### TEXTE CHOISI
****************************************
Agrandissement : Illustration 1

Le progrès mord dans la peau, il fait des cicatrices luisantes. Dans l’Asie et le Pacifique qui sont sœurs de flux, l’une maîtrise l’eau, l’autre naît de l’océan. Aujourd’hui, leur connivence n’est plus qu'ancestrale, elle est le laboratoire d’une mutation froide.
De Bangkok à Nouméa, le progrès dénature, norme, s’incarne dans la chair des paysages et des corps.
Sur les ruines des rizières, des centres commerciaux s’élèvent comme des temples nouveaux. Les visages marqués par le soleil et le sel portent l’uniforme de la beauté globalisée : peau pâle, pommettes hautes, yeux double-paupières, idéal importé, honte intériorisée.
Des adolescentes échangent les tatouages coutumiers contre des crèmes éclaircissantes. À Phnom Penh, des influenceurs sourient devant l’objectif, la peau lissée par des filtres qui gomment leur héritage.
Le Mékong charrie du plastique et des rêves standardisés. Le lagon reflète les drones et les resorts. Cette transformation n’est plus vécue comme une agression, mais comme une évolution naturelle.
La modernité mord la peau, s’y ancre comme une seconde nature, ceux qui résistent passent pour des âmes en retard sur leur temps.
Dans les deux régions, le progrès comme effacement vante la « croissance ». Mais à quel prix ? Les langues s’étiolent, les gestes ancestraux deviennent des attractions touristiques, les visages se ressemblent. L’Asie et le Pacifique, berceaux de la diversité humaine, deviennent les vitrines d’une esthétique mondiale aseptisée, un visage lisse, sans mémoire, ni histoire. Et nous marchons dans ce monde hybride, parfois complices, souvent impuissants, le corps tiraillé entre fierté des racines et séduction de la norme.
****************************************
### ENTRÉES
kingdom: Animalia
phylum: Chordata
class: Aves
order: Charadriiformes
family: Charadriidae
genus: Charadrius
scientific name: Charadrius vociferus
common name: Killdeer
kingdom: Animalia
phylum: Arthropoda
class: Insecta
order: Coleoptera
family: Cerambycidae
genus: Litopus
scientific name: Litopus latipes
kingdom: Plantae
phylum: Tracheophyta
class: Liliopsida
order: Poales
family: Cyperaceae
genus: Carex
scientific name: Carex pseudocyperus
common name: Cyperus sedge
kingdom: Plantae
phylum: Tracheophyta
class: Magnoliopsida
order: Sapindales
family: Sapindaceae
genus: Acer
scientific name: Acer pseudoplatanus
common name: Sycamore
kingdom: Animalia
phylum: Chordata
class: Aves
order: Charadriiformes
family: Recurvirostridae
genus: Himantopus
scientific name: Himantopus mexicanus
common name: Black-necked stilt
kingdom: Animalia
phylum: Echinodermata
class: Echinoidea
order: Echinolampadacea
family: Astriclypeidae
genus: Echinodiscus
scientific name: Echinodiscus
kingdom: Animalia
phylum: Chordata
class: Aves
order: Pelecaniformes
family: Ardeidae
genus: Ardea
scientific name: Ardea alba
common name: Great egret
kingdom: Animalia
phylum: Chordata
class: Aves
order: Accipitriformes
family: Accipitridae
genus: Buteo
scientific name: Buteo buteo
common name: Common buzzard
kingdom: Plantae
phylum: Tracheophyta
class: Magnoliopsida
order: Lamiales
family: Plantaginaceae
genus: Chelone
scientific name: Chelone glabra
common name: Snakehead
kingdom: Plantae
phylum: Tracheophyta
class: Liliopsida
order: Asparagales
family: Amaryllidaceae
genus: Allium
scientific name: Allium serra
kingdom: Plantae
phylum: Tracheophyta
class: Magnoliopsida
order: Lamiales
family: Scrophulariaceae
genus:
****************************************
### CONSIGNES
- 1) Selon le texte, qu'est-ce que des adolescentes échangent contre des crèmes éclaircissantes ?
- 2) Transformez en liste JSON de chaînes, s'il vous plaît, tout ce qui va de la ligne de classification contenant "genus: Charadrius" jusqu'à celle contenant "phylum: Echinodermata", ces deux lignes comprises, à raison d'une chaîne par ligne.
Le texte et les lignes de classification sont indépendants l'un de l'autre.

### RÉPONSES PAR CONSIGNE
- 1) Les tatouages coutumiers.

- 2)
[
  "genus: Charadrius",
  "scientific name: Charadrius vociferus",
  "common name: Killdeer",
  "kingdom: Animalia",
  "phylum: Arthropoda",
  "class: Insecta",
  "order: Coleoptera",
  "family: Cerambycidae",
  "genus: Litopus",
  "scientific name: Litopus latipes",
  "kingdom: Plantae",
  "phylum: Tracheophyta",
  "class: Liliopsida",
  "order: Poales",
  "family: Cyperaceae",
  "genus: Carex",
  "scientific name: Carex pseudocyperus",
  "common name: Cyperus sedge",
  "kingdom: Plantae",
  "phylum: Tracheophyta",
  "class: Magnoliopsida",
  "order: Sapindales",
  "family: Sapindaceae",
  "genus: Acer",
  "scientific name: Acer pseudoplatanus",
  "common name: Sycamore",
  "kingdom: Animalia",
  "phylum: Chordata",
  "class: Aves",
  "order: Charadriiformes",
  "family: Recurvirostridae",
  "genus: Himantopus",
  "scientific name: Himantopus mexicanus",
  "common name: Black-necked stilt",
  "kingdom: Animalia",
  "phylum: Echinodermata"
]